Be careful what you promise

January 4, 2008

You can't always prevent undesirable outcomes, but you can help create realistic expectations

Key Points

"This won't hurt a bit." We first heard that when we were very young and our pediatrician was about to give us a shot. Many of us have had a slight, but lingering, distrust of physicians ever since. Yet, it's an example of how the natural inclination of doctors to comfort patients and relieve their anxiety might do medical professionals more harm than good.

Simple assurances like, "This is a straightforward procedure and you have absolutely nothing to worry about," or "If you stay on this medication, everything will clear up in a couple of days," don't always yield the promised result. And when that happens, you'll have an unhappy patient-or perhaps even a malpractice claim-on your hands.

Keep in mind that only two things are required to generate a lawsuit. The first is a patient with unrealistic expectations and the second is a less-than-optimal outcome. Physicians can't always prevent undesirable outcomes, even when they do everything right. However, they can do a great deal to create realistic expectations.

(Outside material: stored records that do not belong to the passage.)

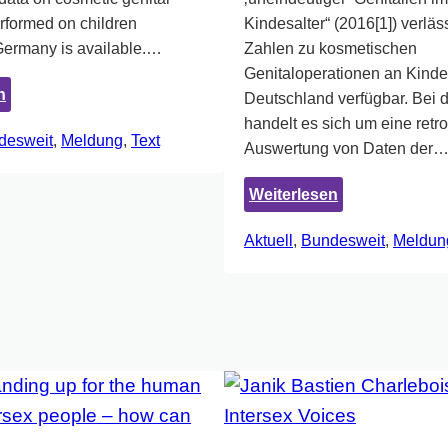
rformed on children
Kindesalter“ (2016[1]) verläs
Germany is available.…
Zahlen zu kosmetischen
Genitaloperationen an Kinde
:
n
Deutschland verfügbar. Bei d
Recent
handelt es sich um eine retr
desweit
, 
Meldung
, 
Text
Study
Auswertung von Daten der
on
the
:
Weiterlesen
Frequency
Aktuelle
Aktuell
, 
Bundesweit
, 
Meldun
of
Studie
Genital
zur
Surgeries
Häufigkeit
on
kosmetischer
Children
Genitaloperat
Performed
an
in
Kindern
Germany
in
Deutschland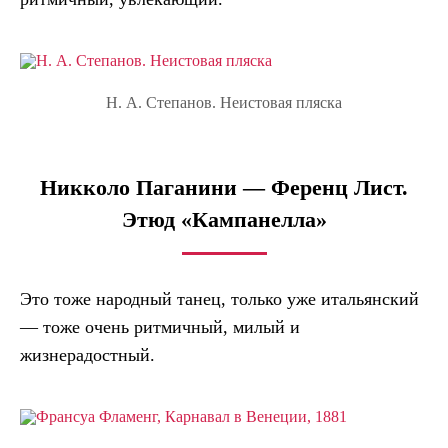
Н. А. Степанов. Неистовая пляска
Никколо Паганини — Ференц Лист.
Этюд «Кампанелла»
Это тоже народный танец, только уже итальянский
— тоже очень ритмичный, милый и
жизнерадостный.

In some situations, optimistic promises about outcomes, or statements in which risks are downplayed, can trigger a lawsuit for lack of informed consent or "breach of warranty." Such a claim doesn't require the patient to prove the usual elements of a malpractice case-most notably, that the physician failed to act as a reasonably prudent practitioner under similar circumstances. It only requires that the patient establish that he or she wasn't informed of the risks and alternatives that a reasonable person would have considered to be important in deciding whether to undergo the proposed treatment.

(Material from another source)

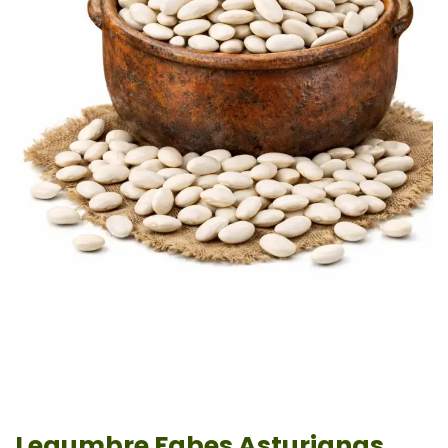
Legumbre Fabes Asturianas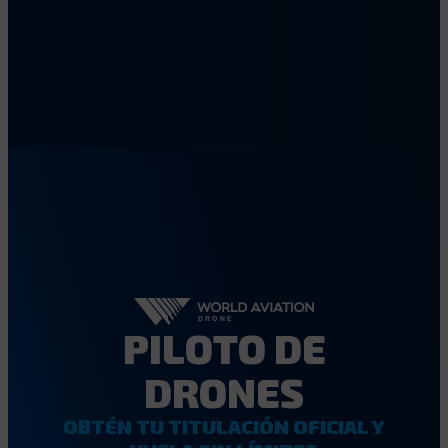
PILOTO DE
DRONES
OBTÉN TU TITULACIÓN OFICIAL Y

Similarly, to establish a claim for breach of warranty, the plaintiff doesn't have to prove that the physician was negligent. The patient only has to show that he relied on the doctor's representations ("you have nothing to worry about") in consenting to the procedure, and those representations turned out to be wrong. So even if you exceed the standard of care, you'll have a problem if the outcome isn't consistent with the representations and warranties-or the patient wasn't told about common risks and complications.

In talking with patients about proposed procedures or treatments, you're not required to identify every possible hazard and potential adverse outcome, just the major ones. It's more important to help the patient understand that while things usually go as planned, each person is different and there are no guarantees. Don't try so hard to calm your patients' anxieties that you end up leaving the impression that you and the proposed treatment are infallible. If you do, you'll only create unreasonable expectations and, should there be an adverse outcome, your patient could become your plaintiff.